== What you have to do ==
Please lay out the material below as a Markdown table with the columns Row and Line, giving each non-blank line its own numbered row. Leave the pictures out.

Chart analysis data
# # #
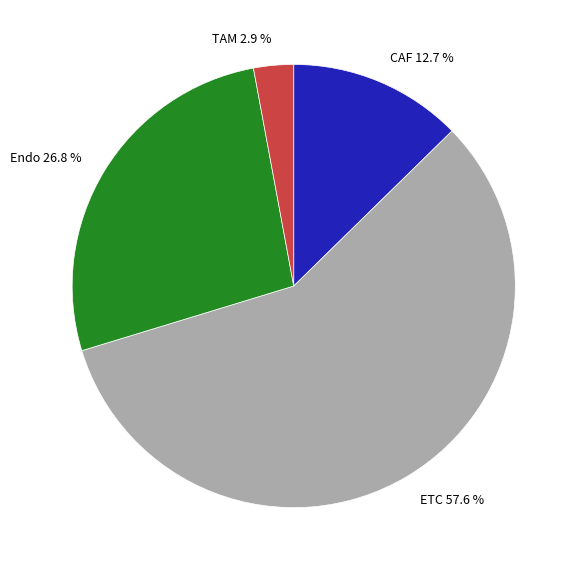

Rank the categories by value from lowest to highest.

TAM, CAF, Endo, ETC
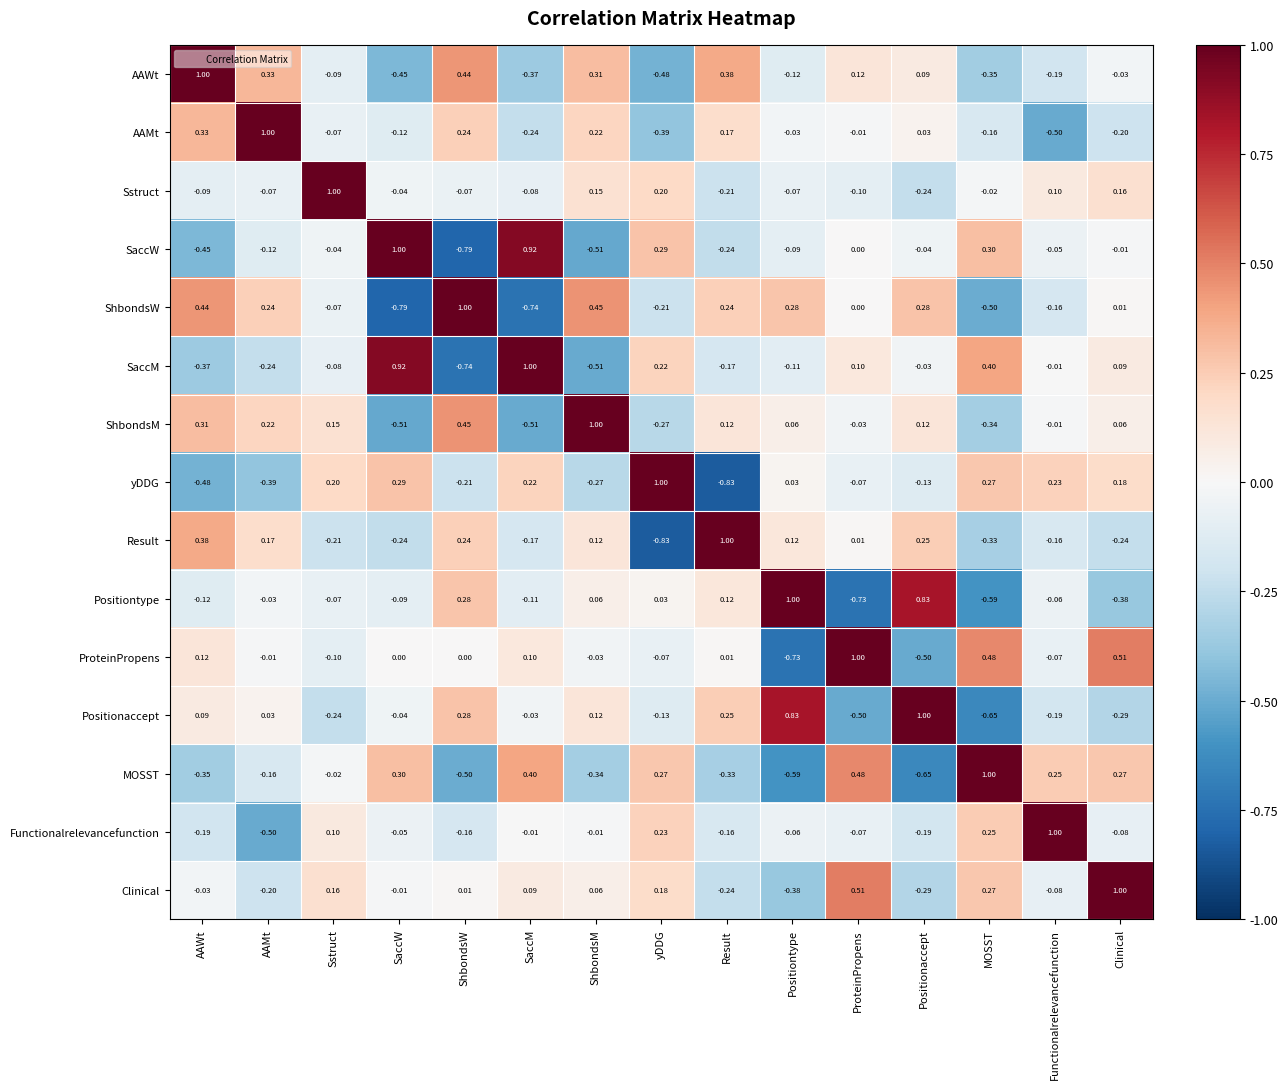

Which category has the lowest value in the yDDG series?

Result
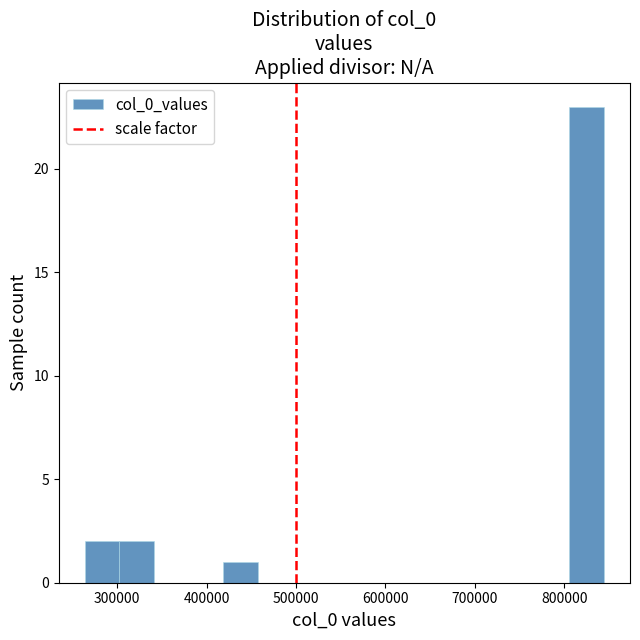

Around what value on the x-axis is the tallest bar? Give the approximate position of its centre, as read against the axis.

830000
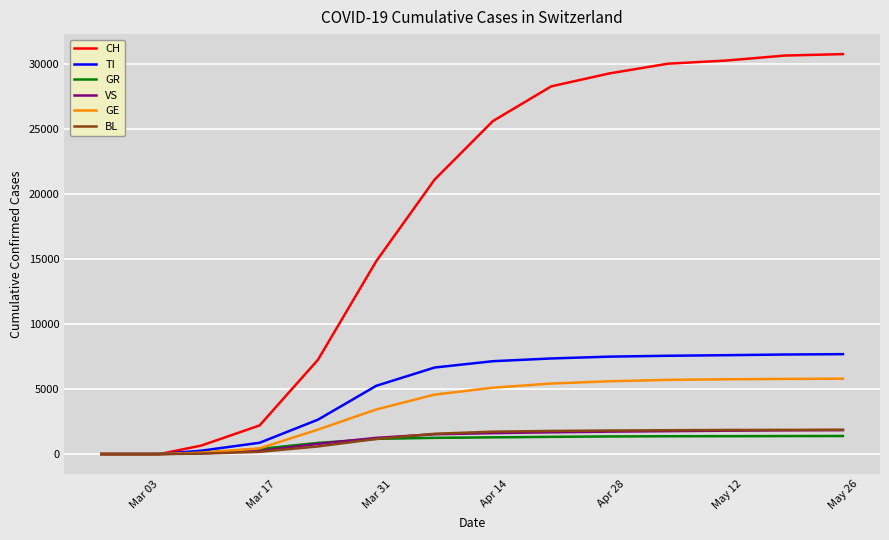

Which series has the largest range (max minus min)?

CH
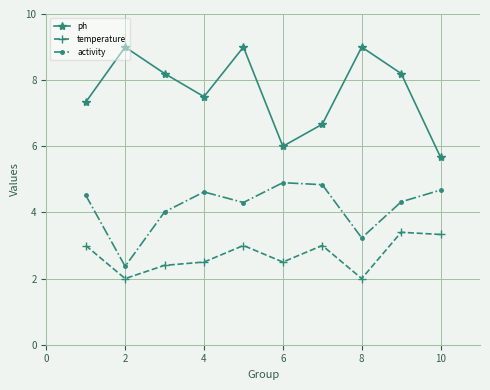

What is the sum of all ph values?

76.6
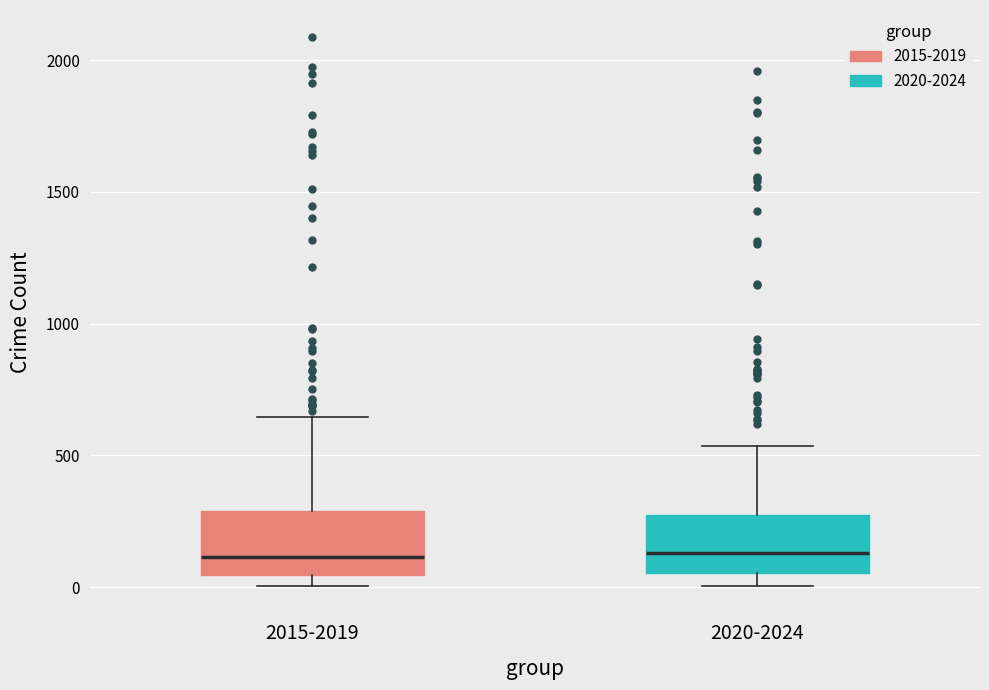

Reading left to right, read every box against the y-axis: the position of its median line, the range the box covers, and the ends of its whiskers. The values are not printed on the chart, so give them approximately, as read against the axis.

2015-2019: median 100, box 50 to 300, whiskers 0 to 650
2020-2024: median 150, box 50 to 250, whiskers 0 to 550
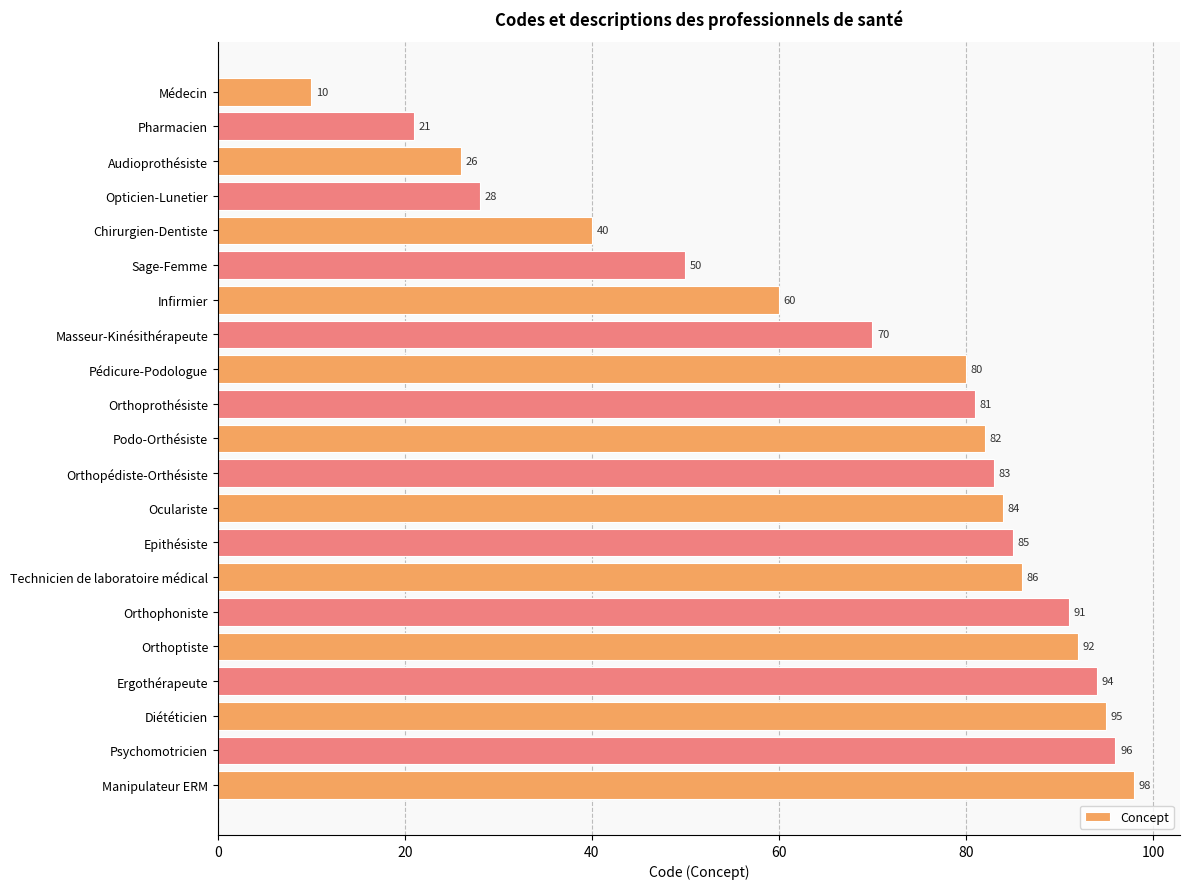

What is the average value?

69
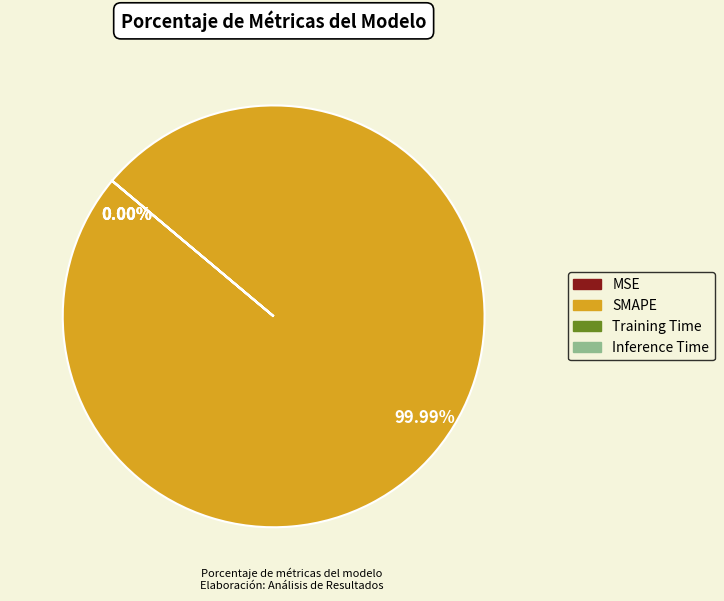

The SMAPE slice represents 100% of the pie. True or false?

True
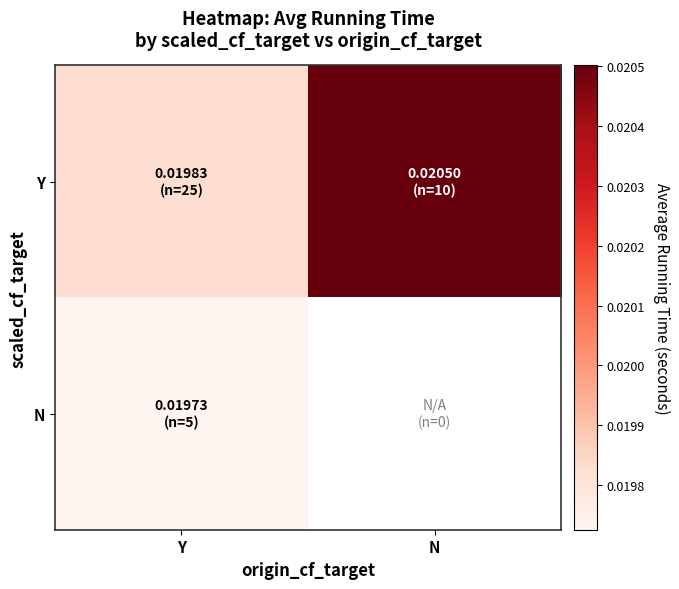

Which series has the widest spread of values?

Y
# # #
== Response box ==
| Row | Line |
|---|---|
| 1 | Rank the categories by value from lowest to highest. |
| 2 | TAM, CAF, Endo, ETC |
| 3 | Which category has the lowest value in the yDDG series? |
| 4 | Result |
| 5 | Around what value on the x-axis is the tallest bar? Give the approximate position of its centre, as read against the axis. |
| 6 | 830000 |
| 7 | Which series has the largest range (max minus min)? |
| 8 | CH |
| 9 | What is the sum of all ph values? |
| 10 | 76.6 |
| 11 | Reading left to right, read every box against the y-axis: the position of its median line, the range the box covers, and the ends of its whiskers. The values are not printed on the chart, so give them approximately, as read against the axis. |
| 12 | 2015-2019: median 100, box 50 to 300, whiskers 0 to 650 |
| 13 | 2020-2024: median 150, box 50 to 250, whiskers 0 to 550 |
| 14 | What is the average value? |
| 15 | 69 |
| 16 | The SMAPE slice represents 100% of the pie. True or false? |
| 17 | True |
| 18 | Which series has the widest spread of values? |
| 19 | Y |